• Problem details
Your answer should be one number: how many lines below hold the word "insert".

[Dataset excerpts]

· · ·

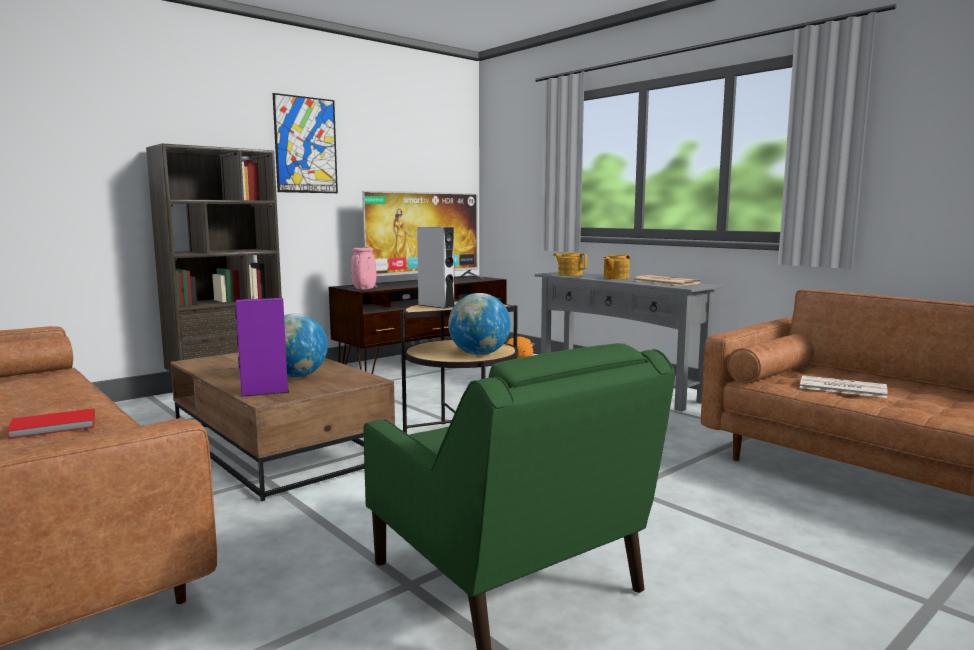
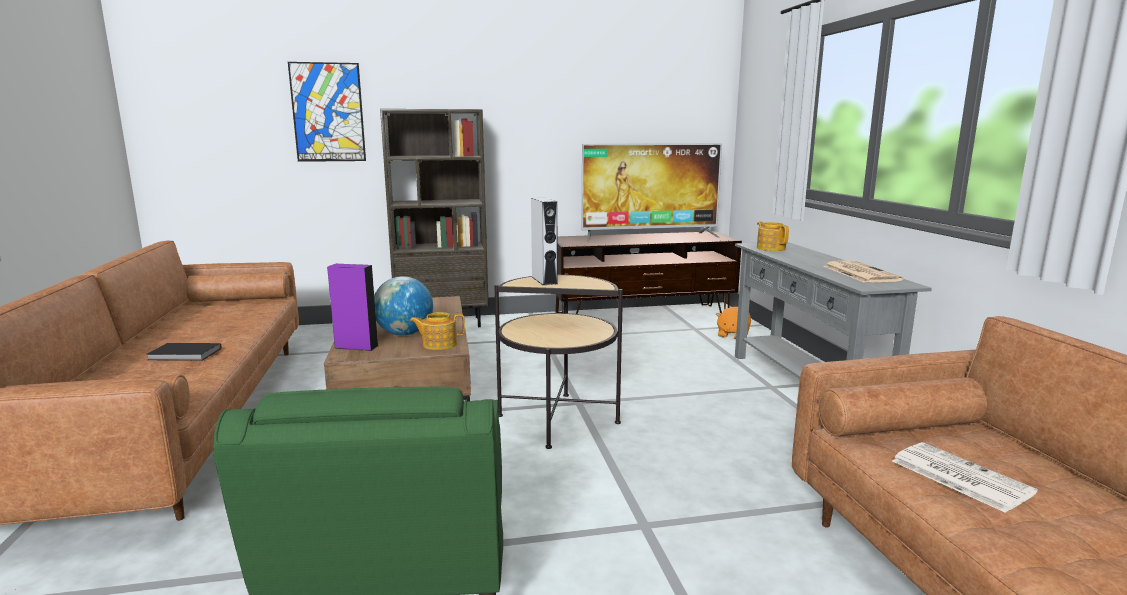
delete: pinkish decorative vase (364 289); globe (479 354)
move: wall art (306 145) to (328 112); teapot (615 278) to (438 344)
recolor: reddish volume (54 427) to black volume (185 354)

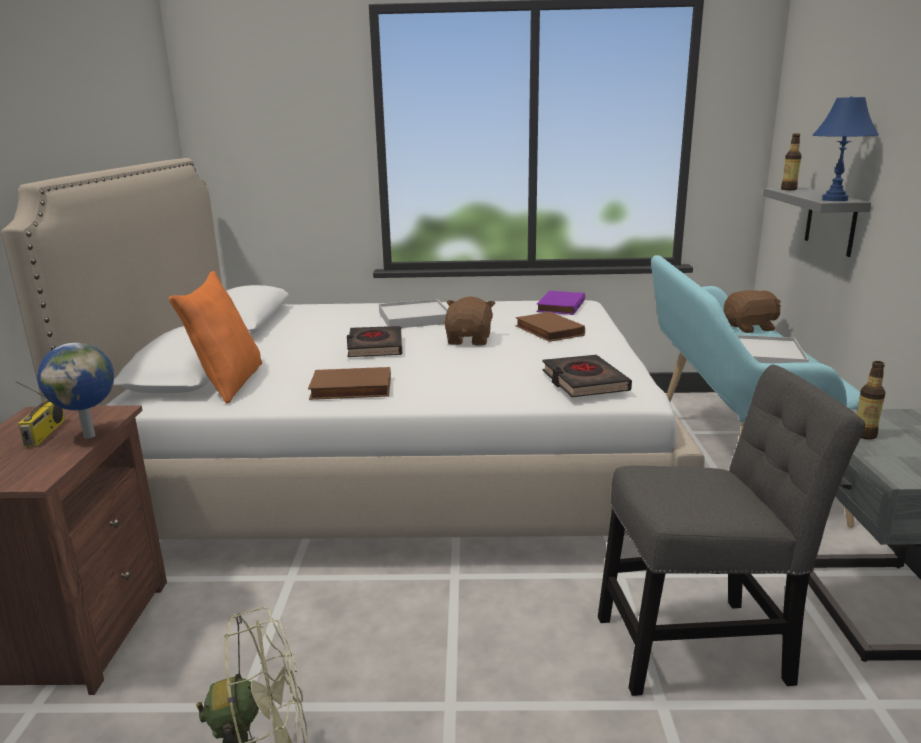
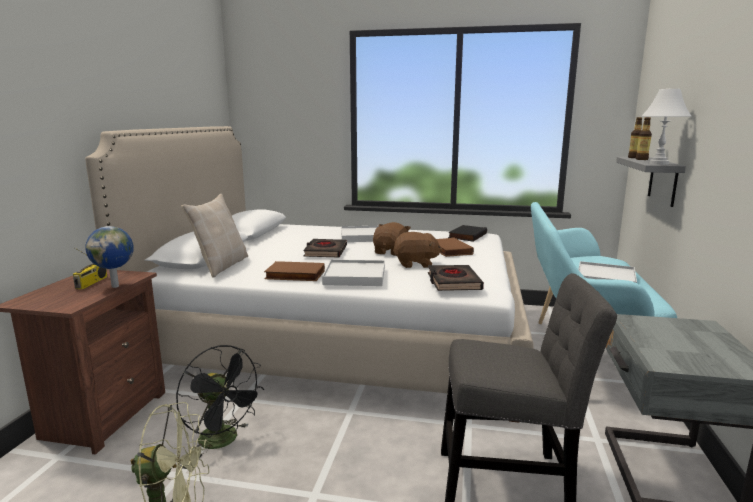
insert: black electric fan (224 441); white-coloured carrying tray (354 276)
move: brown soft toy (750 328) to (416 264); bottle (864 435) to (641 159)
recolor: orange cushion (228 383) to beige-coloured cushion (221 266); purplish volume (559 306) to black volume (466 235); bluish tabletop lamp (835 200) to white-coloured tabletop lamp (659 163)

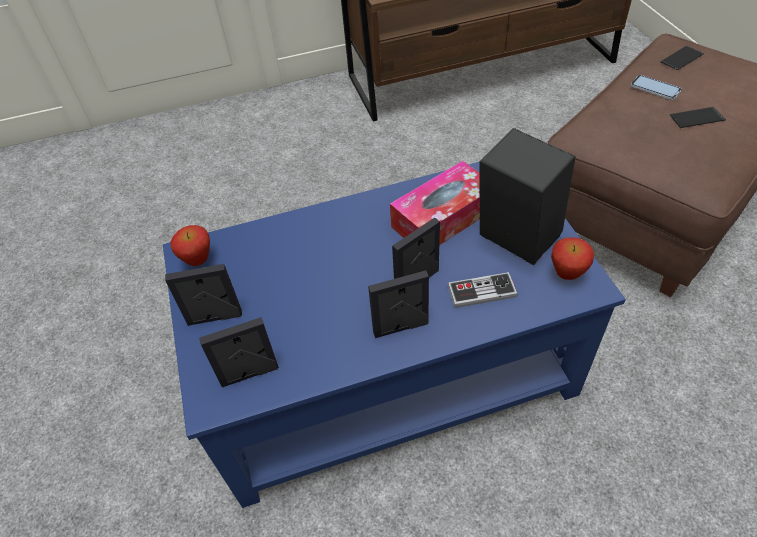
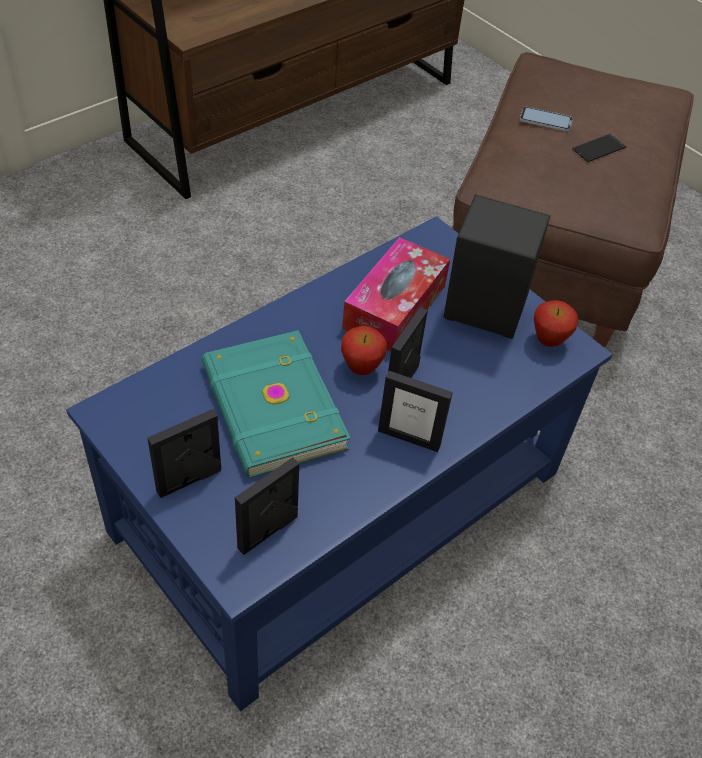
delete: joypad (481 291); phone (681 58)
insert: turquoise-coloured volume (271 408)
move: whole apple (198 260) to (361 368)
rotate: photo frame (401 328) = (409 438) 120 degrees counterclockwise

· · ·

• Reply
2